- Directed by: Lev Kulidzhanov Yakov Segel
- Written by: Joseph Olshansky Nina Rudneva
- Produced by: N. Petrova
- Starring: Vladimir Zemlyanikin Yevgeny Matveyev Rimma Shorohova Valentina Telegina Nikolay Elizarov Zhanna Bolotova
- Cinematography: Vyacheslav Shumsky
- Edited by: Lydia Rodionova
- Music by: Yuri Biryukov
- Production company: Gorky Film Studio
- Release date: December 23, 1957;
- Running time: 100 min
- Country: Soviet Union
- Language: Russian

= The House I Live In (1957 film) =

1957 film by Yakov Segel and Lev Kulidzhanov

The House I Live In (Дом, в котором я живу) is a Soviet war romance film, shot in the Gorky Film Studio in 1957, directed by Lev Kulidzhanov and Yakov Segel.

The film was the movie premiere of Zhanna Bolotova.

The story begins in 1935, as some recent arrivals occupy a new house on the outskirts of Moscow. The occupants' lives throughout the events of the Second World War are chronicled.

==Plot==
The story begins in 1935, when two families move into a communal apartment on the outskirts of Moscow: the Davydovs, with their three children, and newlyweds Dmitry and Lida Kashirin. The Davydovs are the central figures, with the narrative focusing on their lives and relationships. As the children grow up, they and the surrounding adults grapple with questions about identity, purpose, and morality, navigating conflicts, reconciliations, and life’s complexities.

Lida Kashirina feels no love for her husband Dmitry, a geologist frequently away on expeditions. During one of his absences, Konstantin Davydov, a soldier and the son of the Davydovs, visits his family and becomes romantically involved with Lida. Overcome with guilt, Lida faces condemnation from Konstantin’s mother, Klavdia Kondratyevna, while Dmitry remains oblivious upon his return, struggling to understand Lida’s sudden urge to leave their home.

Meanwhile, Sergey Davydov harbors feelings for his childhood friend Galya Volynskaya, who dreams of becoming an actress. Galya’s ambitions create friction, but she perseveres, even seeking guidance from a former actress to prepare for theater school. Inspired by Dmitry Kashirin, Sergey develops an interest in geology.

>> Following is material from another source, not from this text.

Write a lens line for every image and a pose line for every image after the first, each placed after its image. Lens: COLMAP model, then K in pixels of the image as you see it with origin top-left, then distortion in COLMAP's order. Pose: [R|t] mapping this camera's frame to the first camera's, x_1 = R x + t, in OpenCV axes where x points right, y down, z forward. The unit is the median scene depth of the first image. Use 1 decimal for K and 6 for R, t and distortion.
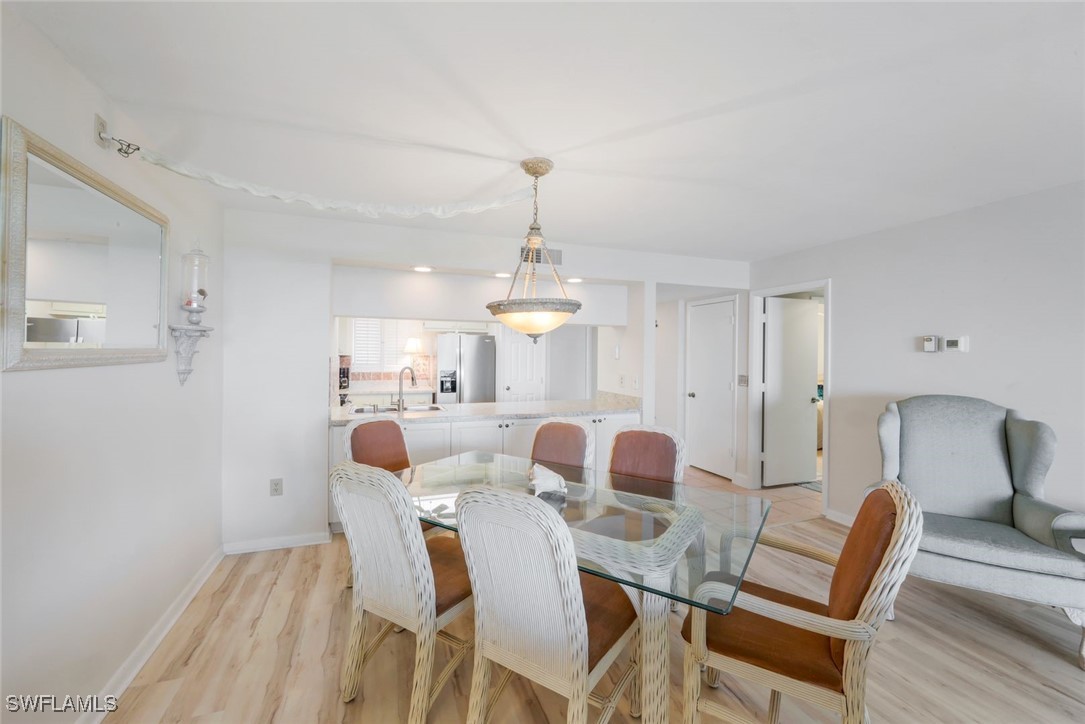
lens RADIAL K [[443.1, 0, 541.1], [0, 443.1, 356.3], [0, 0, 1]] dist [0.001072, 0.000049]
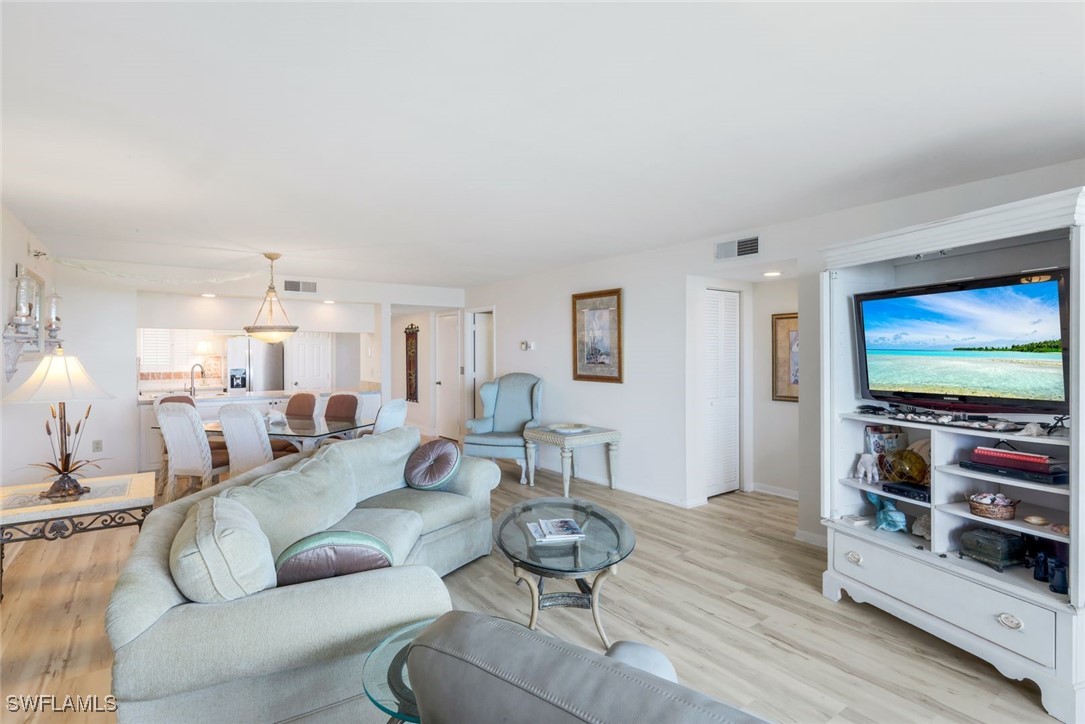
lens RADIAL K [[536.8, 0, 535.7], [0, 536.8, 357.1], [0, 0, 1]] dist [0.010073, 0.000169]
pose [[0.965273, -0.012822, 0.260929, 0.285473], [0.012736, 0.999917, 0.002020, 0.013144], [-0.260933, 0.001373, 0.965356, -0.923395]]
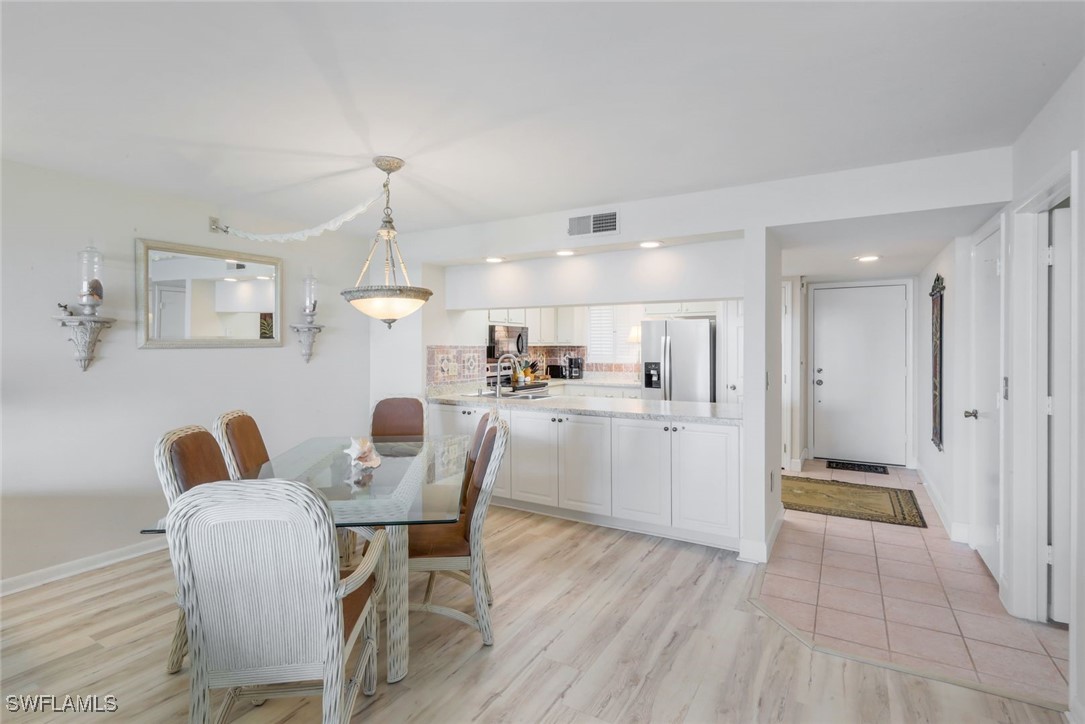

The outbreak of World War II shatters their peaceful lives, altering relationships and priorities. Tragedy strikes as Dmitry Kashirin and Pavel Davydov do not survive the war, and Konstantin returns disabled. Sergey comes back as a war hero, only to learn that Galya, the dreamer he cherished, has been killed.

After the war, the characters attempt to rebuild their lives. Sergey enrolls in a geology institute, while Konstantin hopes Lida can forgive herself and reciprocate his enduring love. Even Klavdia Kondratyevna softens her attitude toward Lida, signaling a path toward healing and renewal.

== Cast ==
- Vladimir Zemlyanikin as Seryozha
- Yevgeny Matveyev as Konstantin
- Rimma Shorohova as Katya
- Valentina Telegina as Klavdia Kondratyevna Davydova
- Nikolay Elizarov as Pavel Davydov
- Pavel Shalnov as Nikolay
- Mikhail Ulyanov as Dmitry Fedorovich Kashirin, geologist
- Ninel Myshkova as Lida Kashirina
- Klavdia Yelanskaya as Ksenia Nikolaevna, actress
- Zhanna Bolotova as Galya Volynskaya
- Cleopatra Alperova as Elena Petrovna Volynskaya
- Lev Kulidzhanov as Vadim Nikolaevich Volynsky
- Jura Myasnikov as Sergey in the childhood
- Zoya Danilina as Galya as a child
Song composer of Yuri Biryukov to words of Alexey Fatyanov Silence of Rogozhskaya Force (Тишина за Рогожской заставою) takes Nikolai Rybnikov.

==Release==
The premiere of the film took place in the Soviet Union on 23 December 1957. It was the 9th most distributed film of that year, with 28.9 million viewers.